Sasha Bergstrom-Katz: “On the Subject of Tests: Un-Boxing, Un-Packing”

On the Subject of Tests is a multi-faceted collection of artistic-research and writing in which I seek a better understanding of the ways in which kits used for intelligence testing archive their own histories and how these histories are therefore unpacked and re-performed in a testing environment. By collecting out-of-use intelligence test kits, I am able to examine the objects that constitute them, including puzzles, toys, games, picture books, forms and questions to be read aloud. The objects that comprise the tests have their own individual histories, having been commercial toys, educational tools, and therapeutic objects, they are now gathered together in a “kit” to become a test. Further, these objects were trialled individually as tests before being collected into the kits and passed through multiple institutions and locations. One puzzle, for example, was first used as a test at Ellis Island (1912), seeking to collect immigrant data based on ethnicity and race. This puzzle was then re-designed and included in an intelligence test kit, the Wechsler Bellevue Scales of Intelligence (1939), and is still in contemporary tests today.

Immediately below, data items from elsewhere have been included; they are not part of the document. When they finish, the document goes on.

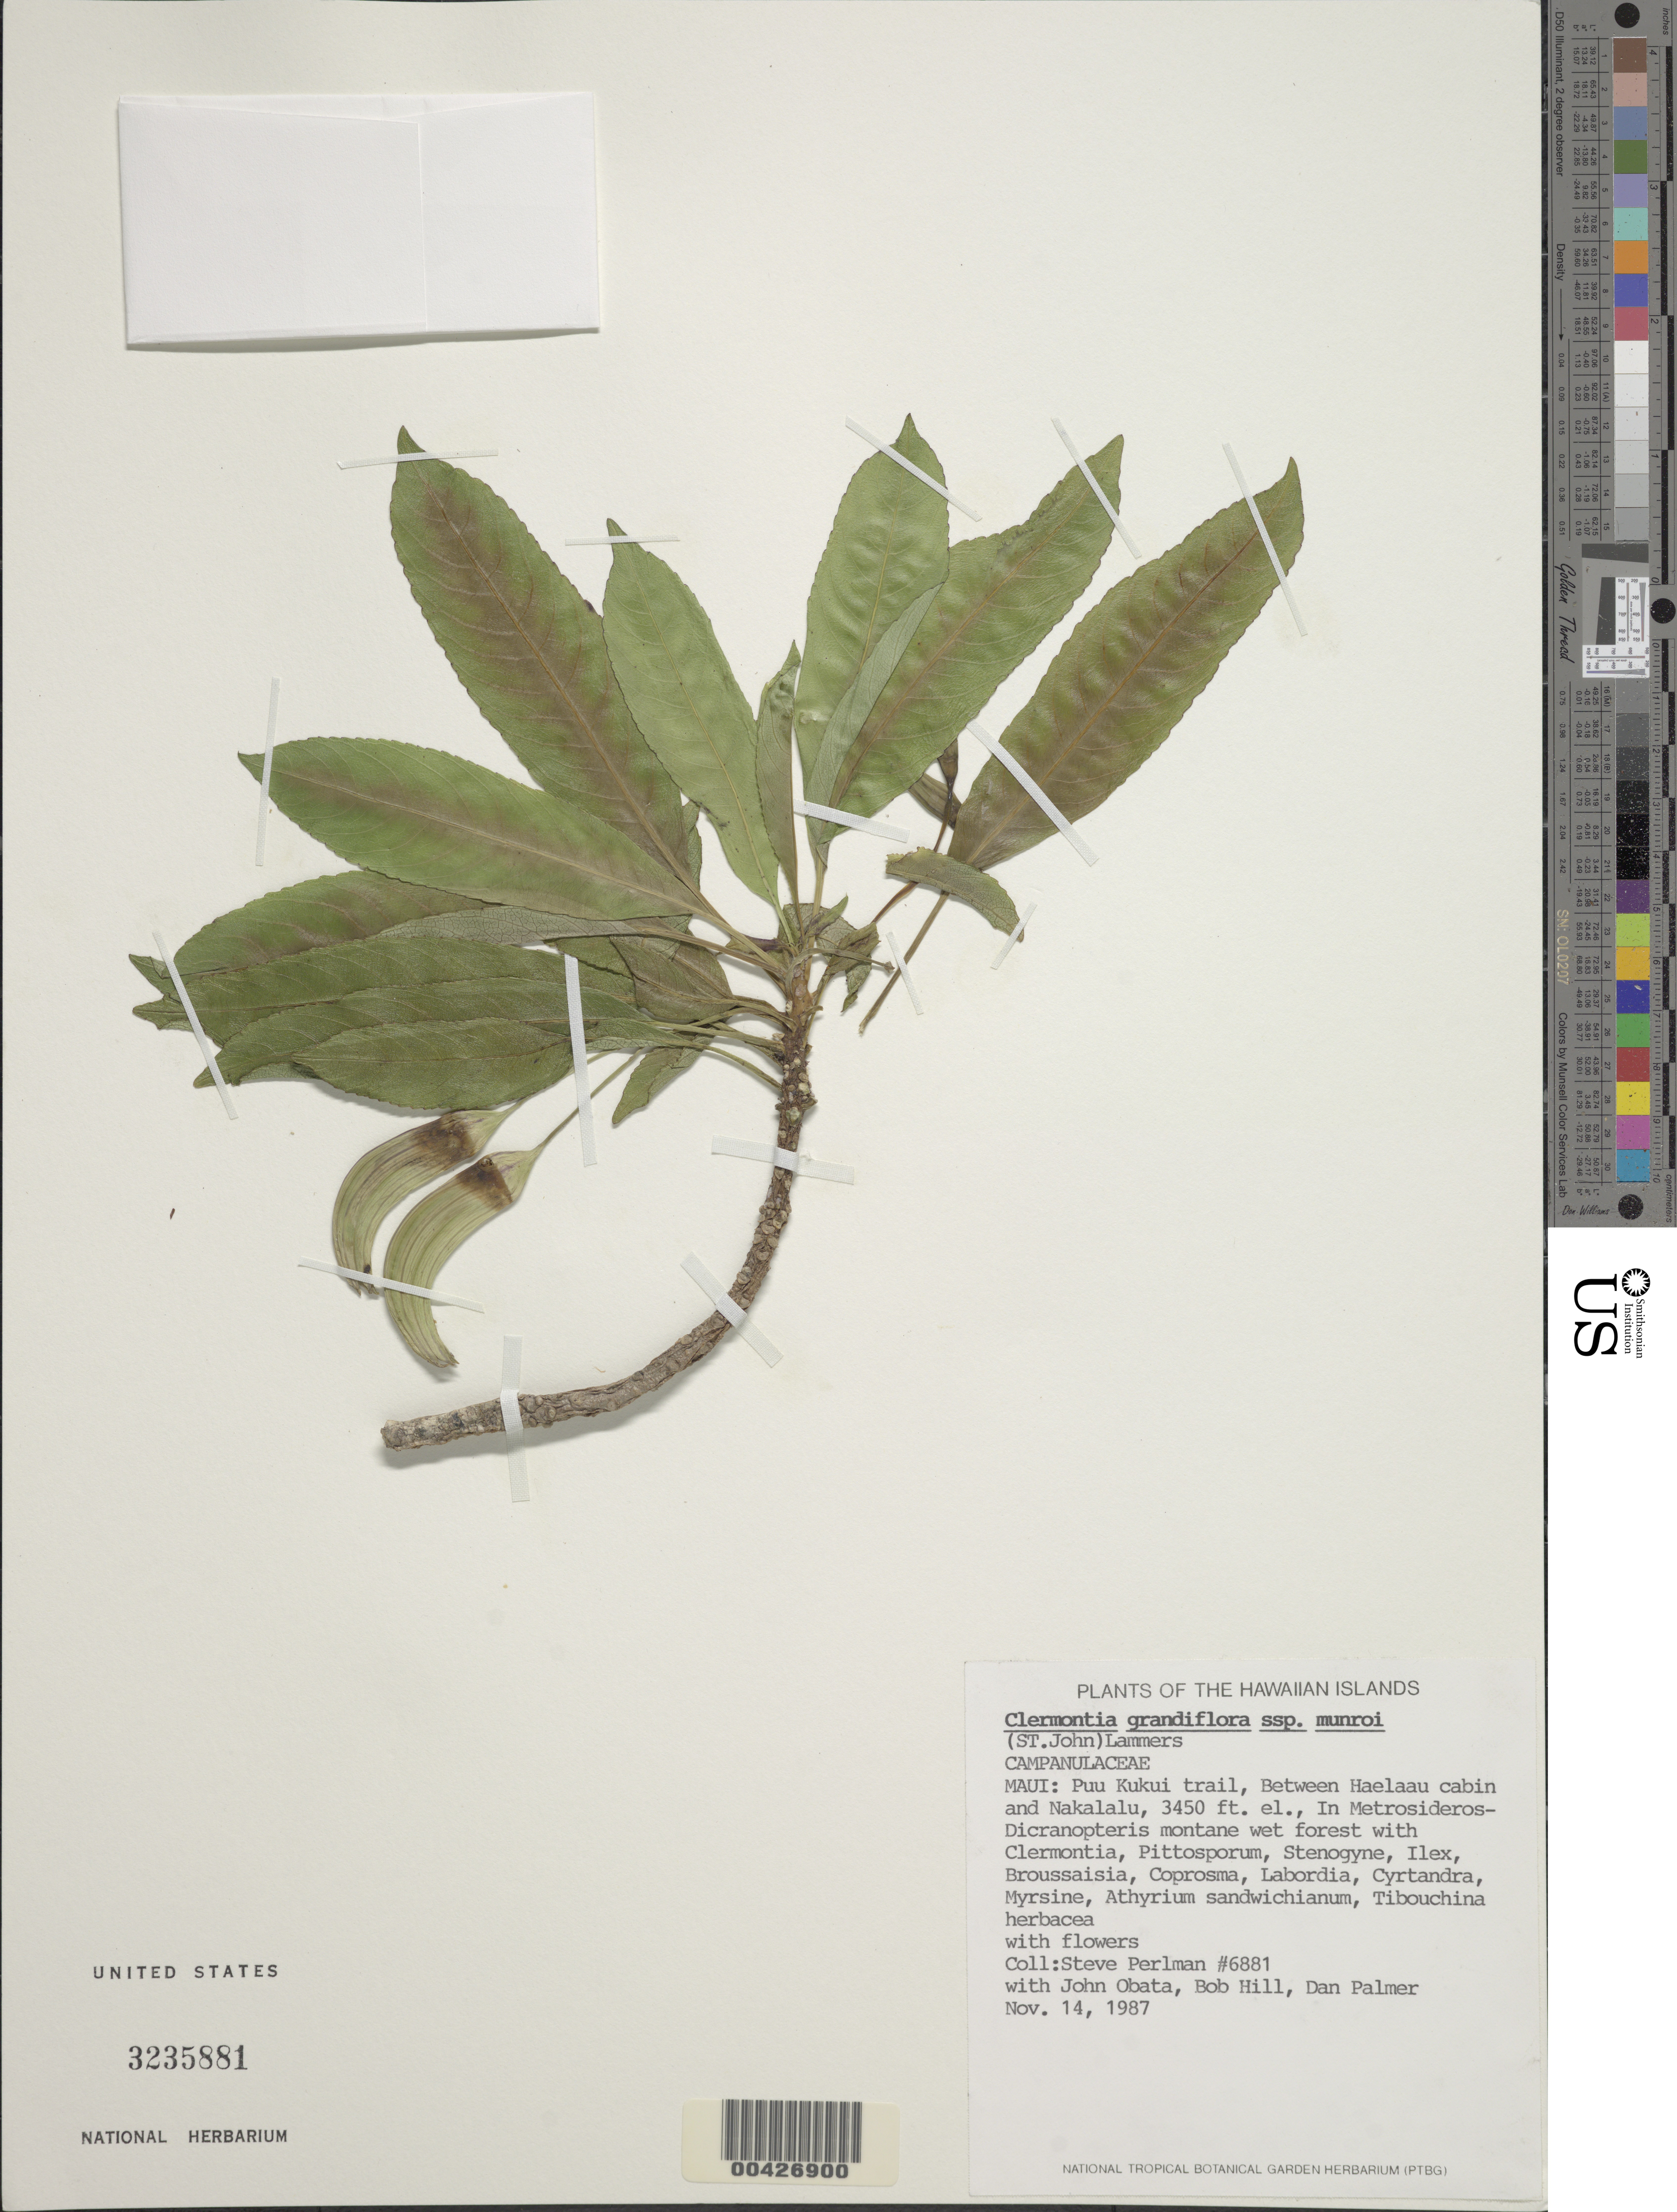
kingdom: Plantae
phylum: Tracheophyta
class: Magnoliopsida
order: Asterales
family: Campanulaceae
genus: Clermontia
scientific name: Clermontia grandiflora subsp. munroi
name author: Gaudich.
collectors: S. P. Perlman, J. Obata, B. Hill & D. Palmer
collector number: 6881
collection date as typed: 14 Nov 1987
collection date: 1987-11-14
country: United States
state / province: Hawaii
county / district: Maui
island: Maui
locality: Puu Kukui trail, between Haelaau cabin and Nakalalu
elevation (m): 1052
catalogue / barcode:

   My project, therefore, understands the test kits as archives of their own pasts through their material compositions. In the video project, On the Subject of Tests: Un-Boxing, Un-Packing, I expand the research on the test-as-archive by collaborating with artists to, together, unbox a collection of historical test kits and discuss them in relation to both the history of testing. The project also, importantly, highlights my own personal relationships with the objects and their designs, evidencing the ways in which the test-kits are affective objects. For the workshop at BIMI, I will screen an excerpt of this project (about 30 minutes) alongside a brief introduction to the project as a whole.